Data excerpts
↓↓↓

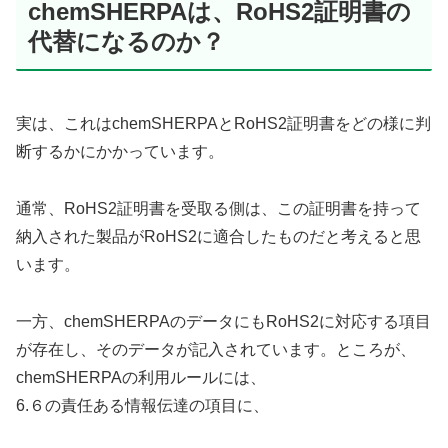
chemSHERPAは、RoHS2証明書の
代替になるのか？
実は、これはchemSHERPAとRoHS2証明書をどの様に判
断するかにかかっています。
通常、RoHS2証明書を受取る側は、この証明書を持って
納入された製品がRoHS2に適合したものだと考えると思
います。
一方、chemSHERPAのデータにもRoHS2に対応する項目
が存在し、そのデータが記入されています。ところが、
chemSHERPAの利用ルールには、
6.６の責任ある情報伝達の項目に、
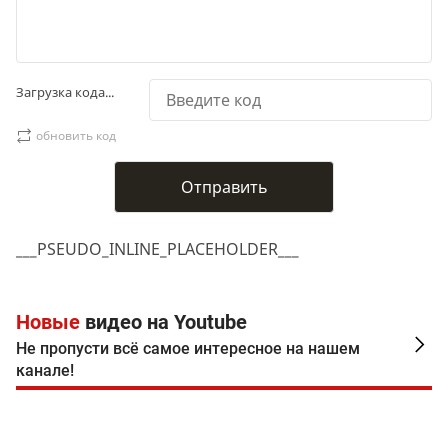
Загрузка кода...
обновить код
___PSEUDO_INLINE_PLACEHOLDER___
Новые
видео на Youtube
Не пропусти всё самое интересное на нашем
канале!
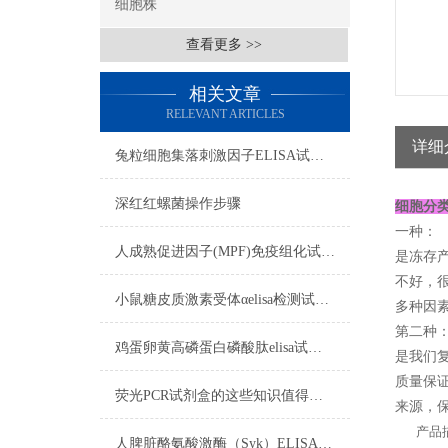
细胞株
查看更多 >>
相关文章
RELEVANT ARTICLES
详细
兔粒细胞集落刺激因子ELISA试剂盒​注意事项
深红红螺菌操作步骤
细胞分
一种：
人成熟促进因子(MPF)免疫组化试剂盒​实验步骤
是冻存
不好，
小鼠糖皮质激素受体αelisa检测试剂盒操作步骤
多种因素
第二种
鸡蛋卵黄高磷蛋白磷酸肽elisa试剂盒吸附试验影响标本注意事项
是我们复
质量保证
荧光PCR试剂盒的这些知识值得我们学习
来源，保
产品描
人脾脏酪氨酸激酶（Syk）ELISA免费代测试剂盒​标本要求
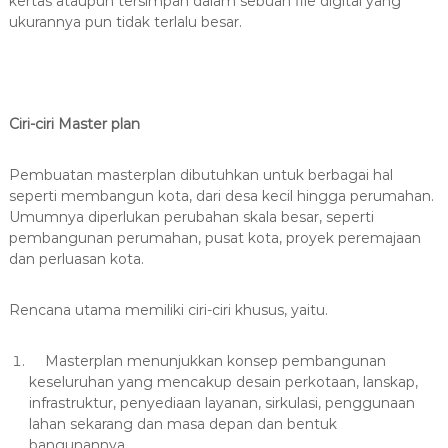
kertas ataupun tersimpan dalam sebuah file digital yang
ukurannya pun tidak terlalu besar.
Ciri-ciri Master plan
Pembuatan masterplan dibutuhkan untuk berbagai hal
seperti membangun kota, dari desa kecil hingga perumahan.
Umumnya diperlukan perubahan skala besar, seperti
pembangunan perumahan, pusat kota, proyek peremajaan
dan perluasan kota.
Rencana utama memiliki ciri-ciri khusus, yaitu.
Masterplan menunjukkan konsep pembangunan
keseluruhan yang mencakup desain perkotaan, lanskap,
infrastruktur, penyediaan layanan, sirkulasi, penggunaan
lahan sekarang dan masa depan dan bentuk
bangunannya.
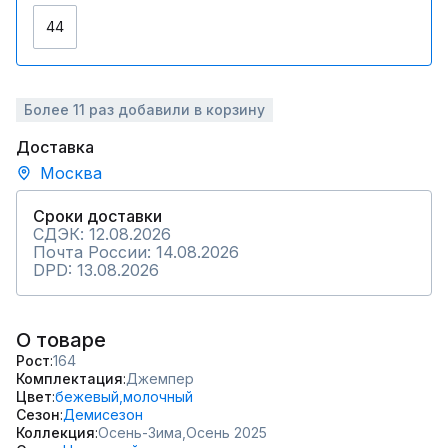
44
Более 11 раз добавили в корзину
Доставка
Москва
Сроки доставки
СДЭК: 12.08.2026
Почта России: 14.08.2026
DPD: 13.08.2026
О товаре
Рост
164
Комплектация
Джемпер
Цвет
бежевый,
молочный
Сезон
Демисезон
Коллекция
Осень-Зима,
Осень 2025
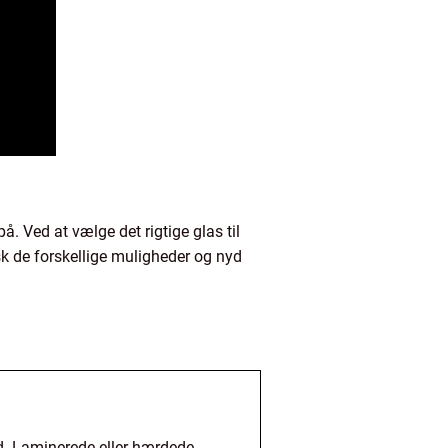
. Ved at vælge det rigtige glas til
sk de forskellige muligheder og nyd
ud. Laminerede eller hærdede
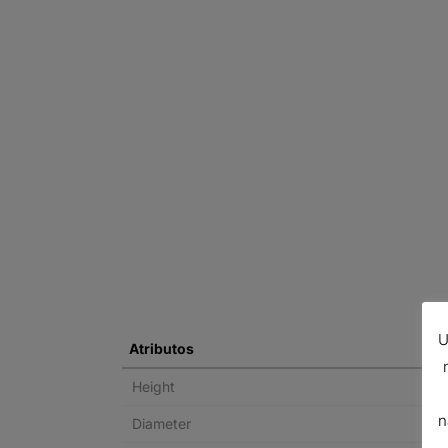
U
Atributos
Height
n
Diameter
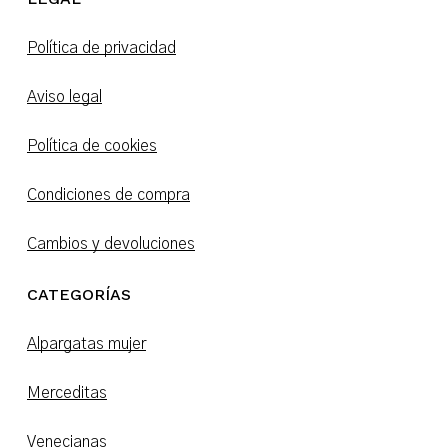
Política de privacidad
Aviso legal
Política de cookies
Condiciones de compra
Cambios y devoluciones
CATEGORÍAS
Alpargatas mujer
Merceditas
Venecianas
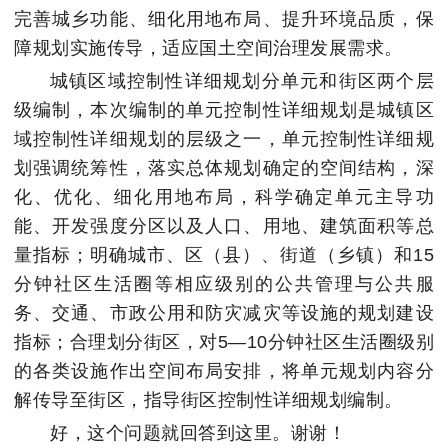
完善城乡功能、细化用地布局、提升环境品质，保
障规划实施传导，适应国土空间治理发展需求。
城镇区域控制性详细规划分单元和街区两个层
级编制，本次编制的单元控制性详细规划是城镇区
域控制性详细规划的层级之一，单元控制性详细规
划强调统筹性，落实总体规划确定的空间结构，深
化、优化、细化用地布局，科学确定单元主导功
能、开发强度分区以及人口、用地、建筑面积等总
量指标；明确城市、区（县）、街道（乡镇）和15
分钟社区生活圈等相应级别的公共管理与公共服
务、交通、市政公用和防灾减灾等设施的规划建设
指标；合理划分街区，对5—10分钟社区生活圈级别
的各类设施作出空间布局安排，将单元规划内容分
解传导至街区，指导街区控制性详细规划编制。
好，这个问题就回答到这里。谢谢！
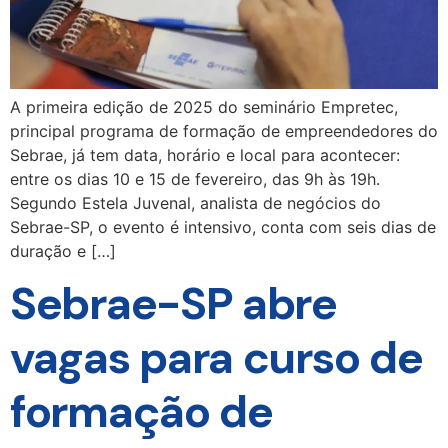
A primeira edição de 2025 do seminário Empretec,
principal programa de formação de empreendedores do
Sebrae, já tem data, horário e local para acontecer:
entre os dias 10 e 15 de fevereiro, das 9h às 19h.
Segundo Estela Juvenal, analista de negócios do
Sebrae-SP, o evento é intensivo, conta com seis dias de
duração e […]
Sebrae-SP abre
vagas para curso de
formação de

↑↑↑
↓↓↓

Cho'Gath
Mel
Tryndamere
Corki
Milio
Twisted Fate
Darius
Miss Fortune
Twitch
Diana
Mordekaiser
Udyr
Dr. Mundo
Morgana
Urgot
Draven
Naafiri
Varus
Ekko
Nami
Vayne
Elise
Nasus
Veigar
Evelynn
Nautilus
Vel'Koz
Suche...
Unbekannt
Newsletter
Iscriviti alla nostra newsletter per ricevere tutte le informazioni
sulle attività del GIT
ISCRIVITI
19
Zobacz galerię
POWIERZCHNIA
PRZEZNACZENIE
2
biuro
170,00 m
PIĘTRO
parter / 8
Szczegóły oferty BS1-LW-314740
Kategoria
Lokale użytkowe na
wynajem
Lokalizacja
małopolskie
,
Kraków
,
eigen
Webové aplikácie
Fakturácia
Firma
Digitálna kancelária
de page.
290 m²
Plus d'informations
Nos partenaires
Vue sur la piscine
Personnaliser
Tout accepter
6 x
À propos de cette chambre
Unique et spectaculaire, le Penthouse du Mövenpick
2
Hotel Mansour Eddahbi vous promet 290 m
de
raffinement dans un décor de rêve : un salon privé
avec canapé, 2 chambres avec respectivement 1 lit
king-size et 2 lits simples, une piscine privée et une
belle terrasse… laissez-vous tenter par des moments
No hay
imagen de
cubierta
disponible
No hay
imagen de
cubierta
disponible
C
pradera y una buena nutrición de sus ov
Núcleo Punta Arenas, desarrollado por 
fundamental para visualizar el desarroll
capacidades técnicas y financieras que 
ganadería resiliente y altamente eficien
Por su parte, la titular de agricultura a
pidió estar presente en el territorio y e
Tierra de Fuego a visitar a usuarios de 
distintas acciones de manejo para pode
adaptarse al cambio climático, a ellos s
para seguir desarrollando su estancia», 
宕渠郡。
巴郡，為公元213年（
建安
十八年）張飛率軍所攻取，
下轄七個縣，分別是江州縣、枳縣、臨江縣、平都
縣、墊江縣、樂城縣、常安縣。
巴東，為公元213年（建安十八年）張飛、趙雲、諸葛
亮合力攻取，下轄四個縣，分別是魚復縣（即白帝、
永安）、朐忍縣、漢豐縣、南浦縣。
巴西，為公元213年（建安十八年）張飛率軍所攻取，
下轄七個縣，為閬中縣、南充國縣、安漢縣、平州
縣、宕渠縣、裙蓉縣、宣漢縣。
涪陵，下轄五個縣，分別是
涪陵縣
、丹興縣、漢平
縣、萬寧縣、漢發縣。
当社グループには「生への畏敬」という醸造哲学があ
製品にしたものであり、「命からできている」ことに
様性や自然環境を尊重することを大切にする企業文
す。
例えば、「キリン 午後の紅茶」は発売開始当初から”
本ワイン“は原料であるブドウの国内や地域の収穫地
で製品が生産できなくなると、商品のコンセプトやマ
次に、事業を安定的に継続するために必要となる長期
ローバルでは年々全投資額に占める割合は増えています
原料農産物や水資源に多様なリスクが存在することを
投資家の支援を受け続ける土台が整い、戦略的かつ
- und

↑↑↑

Exercise goal
Rewrite the data from the line with "chemSHERPAは、RoHS2証明書の" to the line with "人脾脏酪氨酸激酶（Syk）ELISA免费代测试剂盒​标本要求", changing "RoHS2証明書" to "RoHS2適合証明書" and keeping everything else the same. Leave the pictures out of your answer.

Solution to this task
chemSHERPAは、RoHS2適合証明書の
代替になるのか？
実は、これはchemSHERPAとRoHS2適合証明書をどの様に判
断するかにかかっています。
通常、RoHS2適合証明書を受取る側は、この証明書を持って
納入された製品がRoHS2に適合したものだと考えると思
います。
一方、chemSHERPAのデータにもRoHS2に対応する項目
が存在し、そのデータが記入されています。ところが、
chemSHERPAの利用ルールには、
6.６の責任ある情報伝達の項目に、
Загрузка кода...
обновить код
___PSEUDO_INLINE_PLACEHOLDER___
Новые
видео на Youtube
Не пропусти всё самое интересное на нашем
канале!
细胞株
查看更多 >>
相关文章
RELEVANT ARTICLES
详细
兔粒细胞集落刺激因子ELISA试剂盒​注意事项
深红红螺菌操作步骤
细胞分
一种：
人成熟促进因子(MPF)免疫组化试剂盒​实验步骤
是冻存
不好，
小鼠糖皮质激素受体αelisa检测试剂盒操作步骤
多种因素
第二种
鸡蛋卵黄高磷蛋白磷酸肽elisa试剂盒吸附试验影响标本注意事项
是我们复
质量保证
荧光PCR试剂盒的这些知识值得我们学习
来源，保
产品描
人脾脏酪氨酸激酶（Syk）ELISA免费代测试剂盒​标本要求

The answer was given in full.